Las revistas del corazón de un mes más tarde traían en su portada una bellísima fotografía de Lavinia a caballo frente a El Mirador. La más importante de todas ellas publicaba un reportaje muy parecido al que ocuparía las páginas centrales de Harper's Bazaar en su número de julio: «La joven aristócrata española Lavinia de Meckel Lorena retratada por Max Gandahar. Pronto contraerá matrimonio con el famoso tenor Gaddo Buonarroti. En la foto Lavinia monta su yegua frente a la casa-palacio de sus ancestros en Mallorca. Texto de la princesa Luisa Genovés Romanovna.»
En realidad, el texto, como suele suceder en los servicios fotográficos que aparecen en las revistas de la buena sociedad, añadía muy poco más a la información de la portada. Se sospecha que la razón estriba en que los clientes de tales publicaciones leen poco o tienen escasa capacidad de concentración y menos afición a las labores del intelecto.

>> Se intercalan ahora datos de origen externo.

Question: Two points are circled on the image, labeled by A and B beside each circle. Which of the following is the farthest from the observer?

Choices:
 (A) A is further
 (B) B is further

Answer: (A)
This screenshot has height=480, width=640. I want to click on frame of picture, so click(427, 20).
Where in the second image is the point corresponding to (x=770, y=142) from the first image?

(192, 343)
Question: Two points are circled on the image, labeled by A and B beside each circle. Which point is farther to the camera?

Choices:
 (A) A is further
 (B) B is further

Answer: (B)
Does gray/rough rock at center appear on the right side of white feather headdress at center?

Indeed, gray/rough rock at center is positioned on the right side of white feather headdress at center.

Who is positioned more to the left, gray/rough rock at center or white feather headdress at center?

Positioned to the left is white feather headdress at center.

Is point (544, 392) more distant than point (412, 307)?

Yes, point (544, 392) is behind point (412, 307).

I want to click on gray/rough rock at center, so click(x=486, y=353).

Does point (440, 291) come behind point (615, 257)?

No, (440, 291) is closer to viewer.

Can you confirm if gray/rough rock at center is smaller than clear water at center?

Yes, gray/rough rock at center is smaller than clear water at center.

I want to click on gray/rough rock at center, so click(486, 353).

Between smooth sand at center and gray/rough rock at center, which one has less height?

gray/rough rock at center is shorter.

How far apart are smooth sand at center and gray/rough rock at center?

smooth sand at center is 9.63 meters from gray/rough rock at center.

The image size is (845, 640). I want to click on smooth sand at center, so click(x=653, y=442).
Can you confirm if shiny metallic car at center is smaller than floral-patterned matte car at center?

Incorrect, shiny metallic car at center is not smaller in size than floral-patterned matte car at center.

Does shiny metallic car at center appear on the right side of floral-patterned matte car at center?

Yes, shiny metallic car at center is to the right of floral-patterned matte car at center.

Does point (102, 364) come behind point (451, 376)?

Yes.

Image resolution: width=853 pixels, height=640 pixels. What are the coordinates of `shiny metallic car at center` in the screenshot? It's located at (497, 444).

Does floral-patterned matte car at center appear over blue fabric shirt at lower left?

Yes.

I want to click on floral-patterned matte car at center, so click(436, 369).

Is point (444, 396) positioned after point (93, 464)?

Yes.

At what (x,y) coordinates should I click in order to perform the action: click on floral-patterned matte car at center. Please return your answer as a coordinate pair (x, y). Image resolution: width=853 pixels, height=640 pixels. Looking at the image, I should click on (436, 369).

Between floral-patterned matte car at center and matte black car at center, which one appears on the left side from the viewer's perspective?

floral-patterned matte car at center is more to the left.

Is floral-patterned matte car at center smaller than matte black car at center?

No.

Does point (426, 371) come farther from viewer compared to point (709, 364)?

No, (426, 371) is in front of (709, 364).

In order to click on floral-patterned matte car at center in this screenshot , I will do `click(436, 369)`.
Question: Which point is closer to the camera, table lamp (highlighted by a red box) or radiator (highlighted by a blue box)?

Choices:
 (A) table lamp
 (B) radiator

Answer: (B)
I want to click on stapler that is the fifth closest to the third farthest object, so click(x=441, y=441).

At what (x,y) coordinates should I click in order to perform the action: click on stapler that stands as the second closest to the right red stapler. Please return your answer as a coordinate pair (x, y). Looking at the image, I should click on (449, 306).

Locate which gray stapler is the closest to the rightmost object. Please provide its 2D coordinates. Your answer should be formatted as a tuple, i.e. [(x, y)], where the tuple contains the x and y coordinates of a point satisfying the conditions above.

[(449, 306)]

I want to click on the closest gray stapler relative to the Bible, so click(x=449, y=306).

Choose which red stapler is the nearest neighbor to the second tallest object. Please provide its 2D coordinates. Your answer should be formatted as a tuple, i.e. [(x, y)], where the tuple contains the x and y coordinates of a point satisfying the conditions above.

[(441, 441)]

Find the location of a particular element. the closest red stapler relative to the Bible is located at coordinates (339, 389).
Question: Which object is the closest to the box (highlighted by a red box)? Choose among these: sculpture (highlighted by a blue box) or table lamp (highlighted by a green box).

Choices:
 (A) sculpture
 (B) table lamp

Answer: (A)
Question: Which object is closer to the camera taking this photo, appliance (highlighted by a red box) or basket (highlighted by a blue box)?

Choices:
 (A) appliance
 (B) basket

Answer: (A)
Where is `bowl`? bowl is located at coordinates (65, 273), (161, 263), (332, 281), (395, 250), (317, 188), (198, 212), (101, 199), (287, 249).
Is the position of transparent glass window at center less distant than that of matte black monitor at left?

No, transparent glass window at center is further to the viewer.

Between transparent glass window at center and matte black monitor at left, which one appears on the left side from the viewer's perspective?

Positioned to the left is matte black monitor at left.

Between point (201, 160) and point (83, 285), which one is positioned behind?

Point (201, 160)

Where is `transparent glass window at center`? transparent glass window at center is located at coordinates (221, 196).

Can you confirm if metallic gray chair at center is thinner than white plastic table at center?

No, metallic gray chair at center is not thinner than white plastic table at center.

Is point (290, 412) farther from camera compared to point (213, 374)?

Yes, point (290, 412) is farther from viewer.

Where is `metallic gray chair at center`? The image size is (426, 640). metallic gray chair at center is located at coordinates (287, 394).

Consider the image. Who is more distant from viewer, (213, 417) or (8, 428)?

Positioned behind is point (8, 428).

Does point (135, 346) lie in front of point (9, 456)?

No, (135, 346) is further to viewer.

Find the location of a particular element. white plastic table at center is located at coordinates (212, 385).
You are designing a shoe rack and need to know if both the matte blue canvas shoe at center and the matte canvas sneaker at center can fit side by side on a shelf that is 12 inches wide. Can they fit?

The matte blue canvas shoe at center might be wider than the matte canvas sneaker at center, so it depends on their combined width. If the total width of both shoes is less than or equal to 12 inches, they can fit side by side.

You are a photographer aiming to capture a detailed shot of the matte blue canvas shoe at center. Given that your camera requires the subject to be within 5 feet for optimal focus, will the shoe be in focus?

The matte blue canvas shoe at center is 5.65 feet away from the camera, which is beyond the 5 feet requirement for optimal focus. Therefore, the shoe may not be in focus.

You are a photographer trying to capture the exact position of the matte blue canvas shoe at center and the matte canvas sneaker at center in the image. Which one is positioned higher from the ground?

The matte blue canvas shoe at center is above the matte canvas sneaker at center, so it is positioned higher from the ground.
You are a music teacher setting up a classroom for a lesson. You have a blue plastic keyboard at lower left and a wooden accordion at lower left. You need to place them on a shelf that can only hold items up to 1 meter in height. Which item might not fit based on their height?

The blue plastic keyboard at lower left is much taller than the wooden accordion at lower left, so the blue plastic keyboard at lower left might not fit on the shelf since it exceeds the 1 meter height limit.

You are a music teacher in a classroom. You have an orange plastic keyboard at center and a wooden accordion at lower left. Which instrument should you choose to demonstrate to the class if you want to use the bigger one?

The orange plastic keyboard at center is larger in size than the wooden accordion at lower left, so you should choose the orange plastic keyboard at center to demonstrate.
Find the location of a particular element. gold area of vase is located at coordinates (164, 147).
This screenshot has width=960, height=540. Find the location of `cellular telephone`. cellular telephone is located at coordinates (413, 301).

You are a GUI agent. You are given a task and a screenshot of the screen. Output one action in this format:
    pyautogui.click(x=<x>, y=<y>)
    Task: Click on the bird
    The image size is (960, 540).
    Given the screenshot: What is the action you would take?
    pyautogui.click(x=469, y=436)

Lavinia era retratada con diversos atuendos y en diferentes poses en el jardín de El Mirador, sujetando (aterrada) a la yegua por la brida, paseando por entre las flores, apoyada contra una de las columnas del claustro, olisqueando una ramita de plumbago recién arrancada, pero nada se aclaraba sobre sus antepasados, la línea sucesoria, su sangre azul, la propiedad de El Mirador o el noviazgo con Gaddo. El artículo era una obra maestra de la confusión y la sugerencia. No, contestó una portavoz de la futura señora de Buonarroti a la miríada de periodistas que llamaron, la señorita (condesa, en realidad) de Meckel Lorena no concederá entrevistas por el momento: ella no es proclive a desvelar detalles de su vida o a hacer comentarios sobre sus planes; es una persona muy reservada y muy celosa de su intimidad, sí; por el momento, está muy ocupada en la preparación de los detalles de la boda y en terminar su licenciatura en Arqueología. A su debido momento se comunicarán la fecha y lugar del matrimonio. ¿Y la licenciatura, dónde la cursa? En una universidad americana. Buenos días.
Y como esta historia es verdadera, no cabe sino asombrarse de la credulidad de las gentes en general y de los profesionales de la prensa en particular.